Klassisch
Meistersinfonie aus dunkler Zeit
Wilhelm Furtwängler war sicher einer der faszinierendsten Dirigenten überhaupt. Viele seiner Aufnahmen, etwa die des „Tristan“ mit dem Philharmonia Orchestra aus dem Jahr 1952, haben Schallplattengeschichte geschrieben.
Wie kam es zu diesem Furtwängler-Projekt?
Fawzi Haimor: Die WPR arbeitet schon länger mit dem Label zusammen, woraus in der Vergangenheit immer wieder zahlreiche interessante Produktionen entstanden sind, so etwa die Sinfonien von Giovanni Sgambati. Als ich Chefdirigent wurde, haben wir gemeinsam überlegt, was zu uns passt. Als erstes Projekt nahmen wir Werke von Georges Antheil auf, was mir als Amerikaner natürlich liegt. Aber ich wollte gerne zeigen, dass ich mich auch im deutschen Repertoire bewege, und so kamen wir auf die 1. Sinfonie von Furtwängler.
Die Sinfonie entstand in der dunklen Zeit der ersten Kriegsjahre. Sie ist ein Zeugnis der Postromantik, im Grunde genommen als Nachfolge von Bruckner, aber viel uferloser. Für einen Dirigenten ist sie extrem undankbar, denn obwohl die vier Sätze mit klassischen Grundmustern aufgebaut sind, verliert sie sich immer wieder in mysteriösen Tonarten und Formen. Es ist sehr schwer, hierbei die Form, die Übersicht nicht zu verlieren. Allein das Finale hat 820 Takte und ist damit länger als jeder Satz einer Bruckner-Sinfonie.
Was verlangt das Werk seinen Interpreten ab?

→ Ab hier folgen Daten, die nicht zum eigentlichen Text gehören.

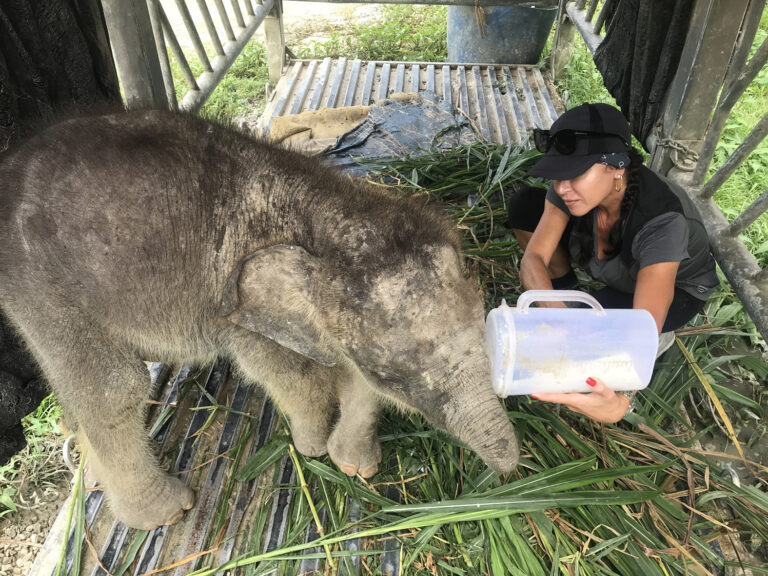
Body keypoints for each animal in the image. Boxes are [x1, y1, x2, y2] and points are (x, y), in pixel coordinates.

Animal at [0, 109, 519, 530]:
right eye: (393, 375)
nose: (513, 469)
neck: (324, 212)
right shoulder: (237, 315)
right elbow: (292, 374)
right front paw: (312, 448)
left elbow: (350, 379)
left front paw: (355, 467)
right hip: (40, 286)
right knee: (112, 386)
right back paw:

Die Arbeit mit diesem Werk erfordert unendlich viel Geduld – für den Dirigenten, für das Aufnahmeteam und für die Musiker. Ich habe mich natürlich zunächst sehr intensiv mit dem Komponisten Furtwängler beschäftigt. Wichtig ist bei dieser Sinfonie, die Proportionen, die Gesamtform stets im Auge zu behalten. Außerdem war es mir wichtig, dass sie nicht zu schwülstig rüberkommt. Für die Musiker gingen die Aufnahmen schon an die Grenze der Belastbarkeit, insbesondere für die Bläser. Aber das Ergebnis kann sich wirklich hören lassen.